Russell 2000 technical analysis futures
Technical Analysis

Russell 2000 (RTY) Technical Analysis – 25 June 2026

Introduction

Russell 2000 futures continue to quietly outperform after the sharp recovery from the April lows. While the S&P 500 and Nasdaq have received most of the attention, small caps have steadily climbed higher, pushing into fresh yearly highs.

The price remains firmly bullish, though it might not be as strong as the rally we have seen in the NASDAQ or S&P 500. Long trades have been successful.

However, traders need to keep an eye on the Momentum indicator, which is showing bearish divergence. Looking at the price action and the strength of the move, it does not immediately mean we should see a pullback now, or even a consolidation period. There is a likely chance, however, that we see the price move sideways to digest the move before building up enough power to rally once more.

Let’s take a closer look at the chart.

RTY 2000 futures technical analysis

RTY Futures Trend Analysis

Bears will be hoping that the divergence plays out and we see a drop in the price, so we can expect some short selling to accumulate at this area. Bulls will continue to buy up any pullbacks. The price right now looks slightly overextended in the short term, and we may see a few red sessions or a small pullback to the 50 MA before we get the next concrete move.

Estimated Probabilities for RTY Futures

ScenarioEstimated ProbabilityMarket Interpretation
Consolidation above 50 MA before another push higher60%
Continued rally toward 3,10040%Possible in the future but more likely we see a pullback before

Key Support and Resistance Levels

Major Resistance Levels

  • 3,050 recent high
  • 3,100 psychological resistance
  • 3,200

Major Support Levels

  • 2,950 rising trendline
  • 2,884 (50-day moving average)
  • 2,658 (200-day moving average)

RTY Possible Trades

Bullish Continuation Trade

The primary trend remains higher.

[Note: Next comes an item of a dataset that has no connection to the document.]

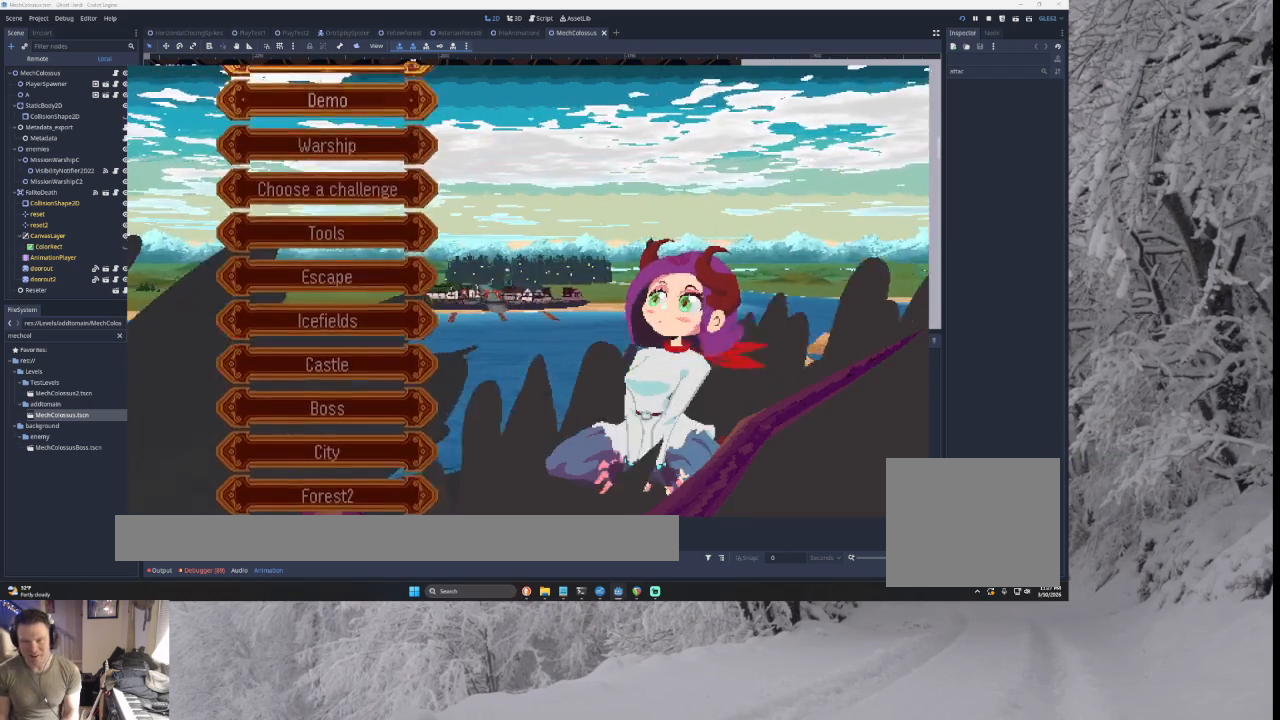
{"buttons": ["DPAD_DOWN"], "left_stick": "center", "right_stick": "center", "events": [[33, "DPAD_DOWN", "down"], [67, "DPAD_DOWN", "up"], [200, "DPAD_DOWN", "down"], [233, "DPAD_DOWN", "up"], [333, "DPAD_DOWN", "down"], [400, "DPAD_DOWN", "up"], [500, "DPAD_DOWN", "down"]]}
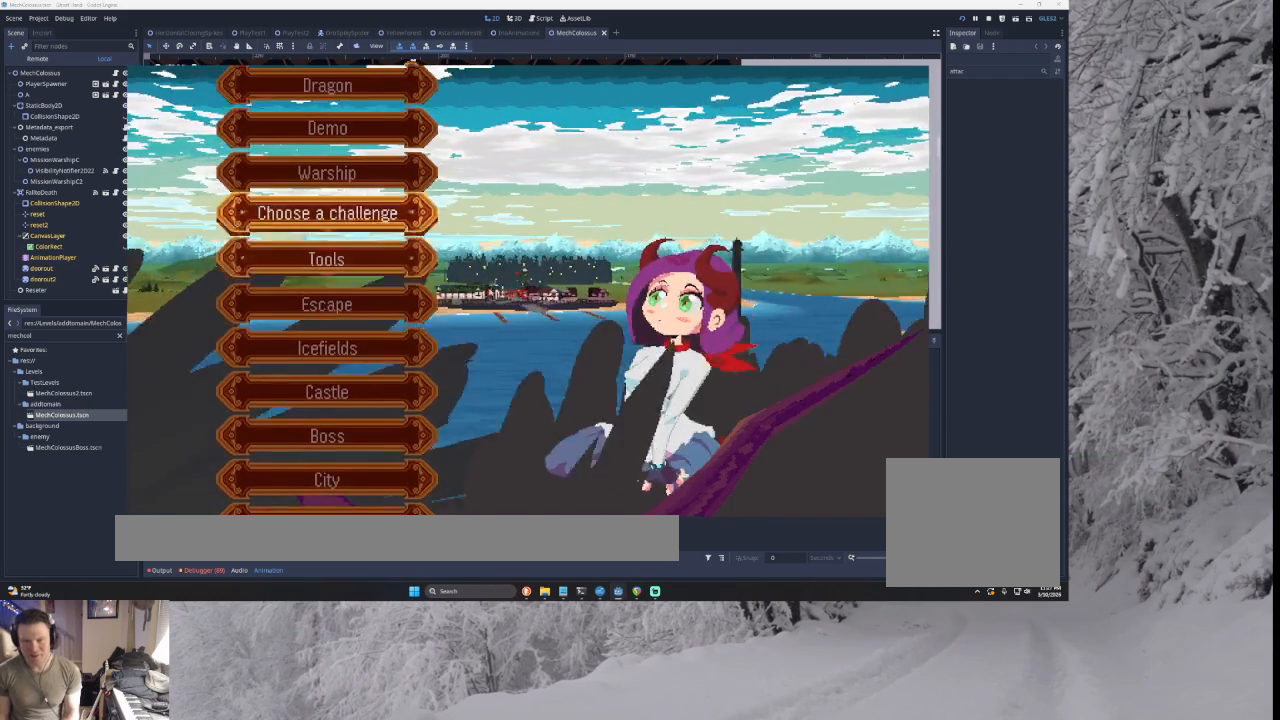
{"buttons": [], "left_stick": "center", "right_stick": "center", "events": [[67, "DPAD_DOWN", "up"], [400, "DPAD_DOWN", "down"], [467, "DPAD_DOWN", "up"]]}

If buyers continue defending the 50 MA and push above the recent highs, RTY could continue extending its rally toward the 3,100 region.

Consolidation Trade Setup

The bearish divergence suggests momentum is cooling after a strong advance. Rather than expecting an immediate reversal, traders may see the market move sideways while allowing moving averages and momentum indicators to reset before the next directional move.

Bearish Pullback Trade

Although the longer-term structure remains bullish, traders should continue monitoring the divergence closely. If price begins breaking below the rising trendline and loses the 50-day moving average, the probability of a larger corrective move would increase considerably.

This analysis is provided for educational and informational purposes only and should not be considered financial or trading advice. Trading futures, forex, and other leveraged financial instruments carries a high level of risk and may not be suitable for all investors. Past performance is not indicative of future results. Before making any trading decisions, conduct your own research, assess your risk tolerance, and consult with a qualified financial advisor if necessary.